Paul est un père de famille qui aime sa femme et se soucie de ses filles, mais entre les mains de Cage, c’est aussi un personnage qui semble mal adapté à sa peau. Il y a un pitoyable empressement excessif à être validé par les autres dans ses yeux scrutateurs ; et sa voix s’élève toujours à cause d’une nouvelle anxiété ou d’une nouvelle indignation. Quoi qu’il en soit, ce n’est jamais la joie qui l’anime. Même lorsqu’il est entouré de personnes qui tiennent à lui, il est mal à l’aise. Pourtant, lorsqu’il rencontre une ex et découvre qu’elle rêve de lui, il est excité, non pas parce qu’il est amoureux d’elle, mais parce que quelqu’un s’en soucie.

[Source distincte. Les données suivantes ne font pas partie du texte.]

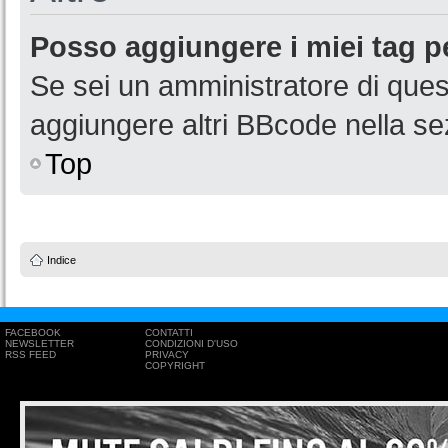
Posso aggiungere i miei tag p
Se sei un amministratore di que
aggiungere altri BBcode nella s
Top
Indice
FACEBOOK
CONTATTI
NEWSLETTER
CONDIZIONI D'USO
RSS FEED
PRIVACY
COPYRIGHT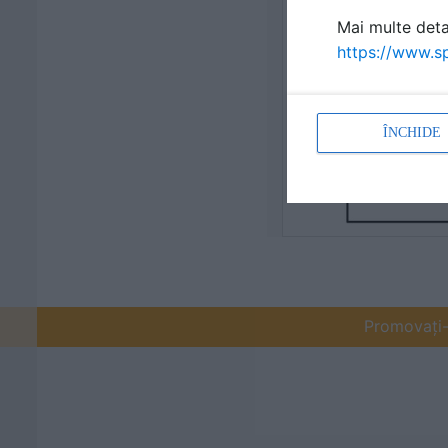
Mai multe detal
https://www.sp
ÎNCHIDE
Promovați-v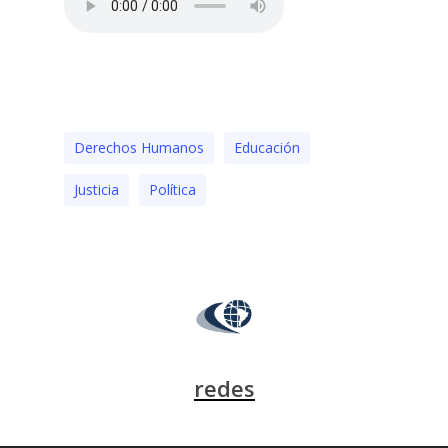
Derechos Humanos
Educación
Justicia
Polí­tica
redes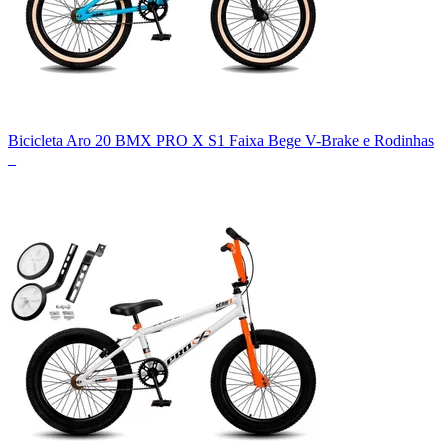
Bicicleta Aro 20 BMX PRO X S1 Faixa Bege V-Brake e Rodinhas
_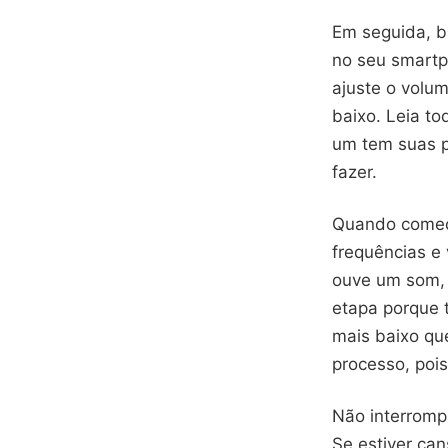
Em seguida, ba
no seu smartp
ajuste o volu
baixo. Leia to
um tem suas p
fazer.
Quando começa
frequências e 
ouve um som, 
etapa porque t
mais baixo qu
processo, pois
Não interromp
Se estiver ca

Il y a donc une malveillance de l’Ancien Testament dans son voyage, où, comme Job, il est maudit de tout perdre sans aucune raison valable. Il est puni, sans cesse et pour rien, mais comme tous les autres fidèles de notre religion moderne de scepticisme de mauvaise foi, nous sommes invités à diagnostiquer une imperfection qui justifie sa souffrance. Il a piqué une crise de colère dans cette scène, alors est-il vraiment innocent ? Il agit de manière inoffensive, mais les gens rêvent de lui observant passivement leur malheur, alors peut-être que son imprudence est à blâmer ? C’est une énigme à l’intérieur d’un mystère.
En fin de compte, c’est un cauchemar kafkaïen taillé sur mesure pour notre monde des médias sociaux. Parfois, des gens sont transformés en célébrités pour les raisons les plus inexplicables ou les plus déroutantes, et ils peuvent tout aussi rapidement être transformés en quelque chose de plus sinistre. Si Internet vous choisit, que pouvez-vous réellement faire pour empêcher le train numérique de vous écraser ? Borgli décrit donc toutes les activités banales qui pourraient être ruinées pour un père de famille ou (hum) un professeur d’université alors que les voisins et les étudiants commencent à soupçonner le Freddy Krueger de Paul. Il n’y a pas de joie en soi dans les misères croissantes de Paul, mais la joie du film vient de l’inconfort de Paul.
C’est encore une fois la performance de Cage qui fournit le cartilage et le tissu conjonctif entre les idées variées et distantes de l’image. Un acteur plus vaniteux ou timide pourrait attirer trop de sympathie du public et évoquer un personnage si sympathique qu’il se transformerait en tragédie. Cependant, une performance généralement comique transformerait en farce la vilaine vérité surréaliste qui attend le voyage de Paul Matthews.
Cage marche sur une corde raide, superposant un sac triste avec juste assez de manie non réalisée sous ces lunettes idiotes et ces moustaches grises pour inciter le spectateur à faire une pause. Comme tout autre étranger devenu célèbre sur Internet, nous ne pénétrons jamais complètement dans la tête de Paul, même lorsque nous voyons ses rêves. Il nous reste à tirer notre propre verdict sur un homme qui a passé sa vie à ne rien faire. Ce sont les projections des autres qui définissent son histoire et scellent son destin. Cage nous rend simplement complices de la rêverie.